Maybe this is the wrong forum, but please bear with me a little bit.
This post was sent from a desktop with jessie installed. The problem is
it will not boot normally. Network booting has been disabled in the
NVRAM setup. After POST there is a one-liner which says it can not find
disk. It can be booted with a supergrub2 cd, however.
# fdisk -l
Disk /dev/sda: 931.5 GiB, 1000204886016 bytes, 1953525168 sectors
Units: sectors of 1 * 512 = 512 bytes
Sector size (logical/physical): 512 bytes / 512 bytes
I/O size (minimum/optimal): 512 bytes / 512 bytes
Disklabel type: gpt
Disk identifier: A615A904-0620-459F-BF44-5E53E54FDF24
Device Start End Sectors Size Type
/dev/sda1 2048 411647 409600 200M BIOS boot
/dev/sda2 411648 16783359 16371712 7.8G Linux swap
/dev/sda3 16783360 151001087 134217728 64G Linux LVM
/dev/sda4 151001088 285218815 134217728 64G Linux LVM
/dev/sda5 285218816 419436543 134217728 64G Linux LVM
/dev/sda6 419436544 553654271 134217728 64G Linux LVM
/dev/sda7 553654272 1953525134 1399870863 667.5G Linux filesystem
This post is being written with Debian 8 installed on /dev/sda3, above.

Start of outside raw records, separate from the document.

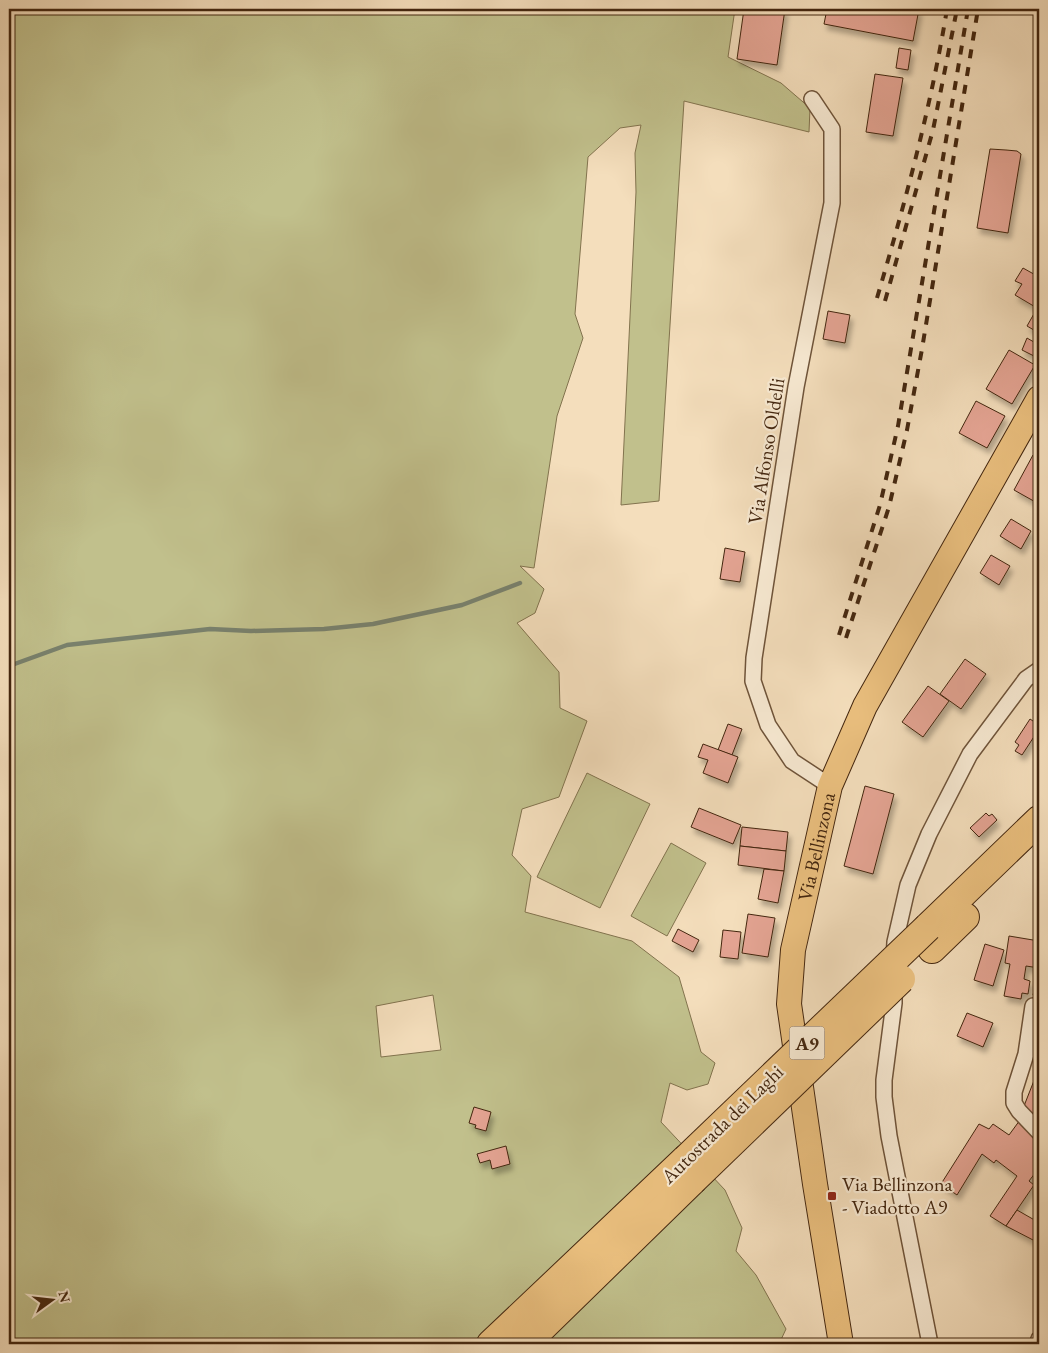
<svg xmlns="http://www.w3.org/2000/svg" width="1048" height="1353" font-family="'EB Garamond',serif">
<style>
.green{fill:#c1c08c;stroke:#82734e;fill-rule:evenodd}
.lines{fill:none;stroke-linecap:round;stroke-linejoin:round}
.stream{stroke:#79816d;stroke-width:4.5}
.building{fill:#e4a493;stroke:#43260f;filter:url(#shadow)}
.street-casing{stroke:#6f543a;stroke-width:18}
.primary-casing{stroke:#43260f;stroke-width:26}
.highway-casing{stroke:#43260f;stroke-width:30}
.street{stroke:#f8ead3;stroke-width:15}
.primary{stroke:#eabf7e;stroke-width:24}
.highway{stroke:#eabf7e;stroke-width:28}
.rail{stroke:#43260f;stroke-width:4;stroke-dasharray:9 9;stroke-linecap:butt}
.highway-bridge-casing{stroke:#43260f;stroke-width:30;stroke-linecap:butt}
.highway-bridge{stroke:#eabf7e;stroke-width:28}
.poi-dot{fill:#8f2418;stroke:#f8ead3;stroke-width:2}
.labels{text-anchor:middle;stroke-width:4.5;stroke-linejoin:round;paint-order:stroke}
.shield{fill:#f8ead3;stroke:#79614a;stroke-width:1}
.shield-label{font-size:19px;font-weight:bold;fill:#43260f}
.street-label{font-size:20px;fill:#43260f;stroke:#f8ead3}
.poi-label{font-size:20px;fill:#43260f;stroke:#f8ead3;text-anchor:start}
</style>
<defs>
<filter id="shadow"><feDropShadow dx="3" dy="5.5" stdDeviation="2.5" flood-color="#0004"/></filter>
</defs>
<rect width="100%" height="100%" fill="#f4debc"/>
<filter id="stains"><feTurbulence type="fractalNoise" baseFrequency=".004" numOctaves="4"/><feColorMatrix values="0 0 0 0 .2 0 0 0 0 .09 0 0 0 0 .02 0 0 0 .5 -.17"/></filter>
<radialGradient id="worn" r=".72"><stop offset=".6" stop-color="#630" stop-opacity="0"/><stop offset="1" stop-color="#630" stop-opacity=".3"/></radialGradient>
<g class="green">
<path d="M9 9H735L728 57 781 83 810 108 809 132 684 101 659 501 621 505 636 192 635 153 641 125 620 128 588 157 575 314 583 338 557 416 534 568 520 566 544 589 535 613 517 623 559 672 560 708 587 721 559 797 522 809 512 855 531 876 525 912 632 941 679 977 701 1052 715 1063 708 1084 687 1090 670 1083 661 1122 725 1190 742 1228 736 1251 756 1275 786 1329 779 1344H9ZM433 995 441 1050 381 1057 376 1006Z"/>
<path d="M587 773 650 804 600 908 537 877Z"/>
<path d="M671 843 706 863 667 936 631 916Z"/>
</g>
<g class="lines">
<path class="stream" d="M9 666 67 645 210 629 251 631 324 629 373 624 462 605 520 583"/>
</g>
<g class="building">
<path d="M744 9H785L777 65 737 59Z"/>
<path d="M827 9H919L913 41 824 24Z"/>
<path d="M899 48 911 50 908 70 896 68Z"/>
<path d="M875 74 903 78 893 136 866 132Z"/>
<path d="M990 149 1006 150 1017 151 1021 154 1008 233 977 228Z"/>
<path d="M1023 268 1039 277V305L1037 308 1015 295 1022 284 1015 281Z"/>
<path d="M1039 305V333L1027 326Z"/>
<path d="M828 311 850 315 845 343 823 339Z"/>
<path d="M1027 338 1039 345 1038 358 1022 350Z"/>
<path d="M1009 350 1035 365 1012 404 986 389Z"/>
<path d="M976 401 1005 416 987 448 959 433Z"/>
<path d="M1033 455 1039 459V504L1014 490Z"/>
<path d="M1011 519 1031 531 1021 549 1000 536Z"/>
<path d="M725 548 745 552 740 582 720 579Z"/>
<path d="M991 555 1010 566 999 585 980 573Z"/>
<path d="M965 659 986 674 961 709 940 694Z"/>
<path d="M928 686 949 701 923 737 902 722Z"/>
<path d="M1030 719 1039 725V729L1022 755 1015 751 1019 745 1015 742Z"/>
<path d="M728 724 742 729 732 755 718 750Z"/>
<path d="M703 744 738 757 728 783 703 773 708 760 698 757Z"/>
<path d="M865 786 894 794 873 874 844 866Z"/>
<path d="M699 808 741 825 733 844 691 827Z"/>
<path d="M986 813 989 816 992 814 997 820 979 837 970 828Z"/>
<path d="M742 827 788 832 786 851 740 846Z"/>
<path d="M740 846 786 851 784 871 738 865Z"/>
<path d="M764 869 784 871 778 903 758 899Z"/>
<path d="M748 914 775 918 768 957 742 953Z"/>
<path d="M678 929 699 940 693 952 672 941Z"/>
<path d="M723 930 741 932 738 959 720 957Z"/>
<path d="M1009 936 1039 941V968L1026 966 1024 979 1030 981 1028 994 1022 993 1021 999 1004 996 1010 964 1005 963Z"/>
<path d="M985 944 1004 950 993 986 974 980Z"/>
<path d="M1036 982 1039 983V997L1033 995Z"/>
<path d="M967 1013 993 1023 983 1047 957 1036Z"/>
<path d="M1036 1024 1039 1025V1041L1030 1038Z"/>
<path d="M1037 1073 1039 1074V1118L1022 1111Z"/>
<path d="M474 1107 491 1112 486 1131 475 1128 476 1125 469 1123Z"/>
<path d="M1020 1120 1039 1146V1168L1029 1181 1034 1185 1006 1226 990 1216 1017 1176 996 1160 994 1163 982 1154 957 1195 941 1184 979 1124 989 1129 993 1124 1009 1135Z"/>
<path d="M506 1146 510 1164 492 1169 490 1160 480 1163 477 1154Z"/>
<path d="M1017 1210 1038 1222 1035 1241 1006 1226Z"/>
</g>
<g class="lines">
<g class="street-casing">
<g id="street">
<path d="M812 99 832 129V203L796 387 754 658 753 681 768 725 792 761 830 786"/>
<path d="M894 960 895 942 908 885 929 834 970 754 1026 679 1039 670"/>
<path d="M894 986V1003L884 1080V1097L889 1136 930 1344"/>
<path d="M1033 1006 1026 1054 1014 1092V1103L1019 1111 1039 1132"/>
<path d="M1038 1344 1039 1339"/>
</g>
</g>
<g class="primary-casing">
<g id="primary">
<path id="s1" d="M841 1344 815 1184 789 1004 793 950 830 786 865 706 1039 398"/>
</g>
</g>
<g class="highway-casing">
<g id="highway">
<path d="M928 927 1039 820"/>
<path d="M932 949 965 917"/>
<path d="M491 1344 686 1159"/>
<path d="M525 1344 692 1181"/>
</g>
</g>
<use href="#street" class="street"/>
<use href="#primary" class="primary"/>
<use href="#highway" class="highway"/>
<g class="rail">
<path d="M877 298C905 203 931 107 947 9"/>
<path d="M885 301 933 130 957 9"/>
<path d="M839 635 880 505 898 426 968 9"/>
<path d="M846 638 889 507 907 430 922 349 978 9"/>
</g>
<g class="highway-bridge-casing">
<g id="highway-bridge">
<path d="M686 1159 928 927"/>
<path d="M692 1181 901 979"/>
</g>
</g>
<use href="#highway-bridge" class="highway-bridge"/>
</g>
<rect class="poi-dot" x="827" y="1191" width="10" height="10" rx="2.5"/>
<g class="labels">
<rect class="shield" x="789.5" y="1026.5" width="35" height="33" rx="4"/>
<g class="shield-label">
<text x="807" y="1050">A9</text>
</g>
<g class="street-label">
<text transform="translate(766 451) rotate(-81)" y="7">Via Alfonso Oldelli</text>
<text dy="7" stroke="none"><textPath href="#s1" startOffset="504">Via Bellinzona</textPath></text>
<text transform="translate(722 1124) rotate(-44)" y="7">Autostrada dei Laghi</text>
</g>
<g class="poi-label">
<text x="842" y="1191">Via Bellinzona<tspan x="842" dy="23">- Viadotto A9</tspan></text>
</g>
</g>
<rect width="1048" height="1353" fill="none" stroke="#f4debc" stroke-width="30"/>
<rect x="10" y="10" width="1028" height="1333" fill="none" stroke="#43260f" stroke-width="2.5"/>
<rect x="15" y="15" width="1018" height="1323" fill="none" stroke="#43260f"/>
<g transform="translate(52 1300) rotate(75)" stroke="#f8ead3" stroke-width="4" paint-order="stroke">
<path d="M0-4L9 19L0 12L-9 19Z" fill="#43260f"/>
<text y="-8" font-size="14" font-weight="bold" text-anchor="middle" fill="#43260f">N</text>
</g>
<rect width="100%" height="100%" filter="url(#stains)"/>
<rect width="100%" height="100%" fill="url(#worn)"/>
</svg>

Apparently, BIOS does not see a bootable device. In the dim past, fdisk
could set a partition as "active", which was its euphemism for
"bootable". However now:
# fdisk /dev/sda
Welcome to fdisk (util-linux 2.25.2).
Changes will remain in memory only, until you decide to write them.
Be careful before using the write command.
Command (m for help): a
a: unknown command
Additional info:
# uname -v
#1 SMP Debian 3.16.43-2+deb8u5 (2017-09-19)
HP Pro 3400 Series MT
BIOS version 7.16 dated 03/23/2012 with no update found.
How can /dev/sda1 be defined so that the bios will see it as bootable?